O mar, profunda, erma e brava.

Desenho - Cecília Meireles

Fui morena e magrinha como qualquer polinésia,
e comia mamão e mirava a flor da goiaba.
E as lagartixas me espiavam, entre os tijolos e as trepadeiras,
e as teias de aranha nas minhas árvores se entrelaçavam.

Isso era num lugar de sol e nuvens brancas,
onde as rolas, à tarde, soluçavam mui saudosas...
O eco, burlão, de pedra em pedra ia saltando,
entre vastas mangueiras que choviam ruivas horas.

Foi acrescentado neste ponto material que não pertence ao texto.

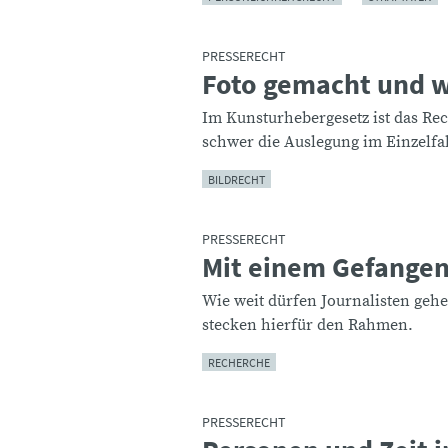
PRESSERECHT
Foto gemacht und 
:
Im Kunsturhebergesetz ist das Rech
schwer die Auslegung im Einzelfal
BILDRECHT
PRESSERECHT
Mit einem Gefangen
:
Wie weit dürfen Journalisten geh
stecken hierfür den Rahmen.
RECHERCHE
PRESSERECHT
:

Os pavões caminhavam tão naturais por meu caminho,
e os pombos tão felizes se alimentavam pelas escadas,
que era desnecessário crescer, pensar, escrever poemas,
pois a vida completa e bela e terna ali já estava.

Como a chuva caía das grossas nuvens, perfumosa!
E o papagaio como ficava sonolento!
O relógio era festa de ouro; e os gatos enigmáticos
fechavam os olhos, quando queriam caçar o tempo.

Vinham morcegos, à noite, picar os sapotis maduros,
e os grandes cães ladravam como nas noites do Império.
Mariposas, jasmins, tinhorões, vaga-lumes
moravam nos jardins sussurrantes e eternos.

E minha avó cantava e cosia. Cantava
canções de mar e de arvoredo, em língua antiga.
E eu sempre acreditei que havia música em seus dedos
e palavras de amor em minha roupa escritas.

Minha vida começa num vergel colorido,
por onde as noites eram só de luar e estrelas.
Levai-me aonde quiserdes! - aprendi com as primaveras
a deixar-me cortar e a voltar sempre inteira.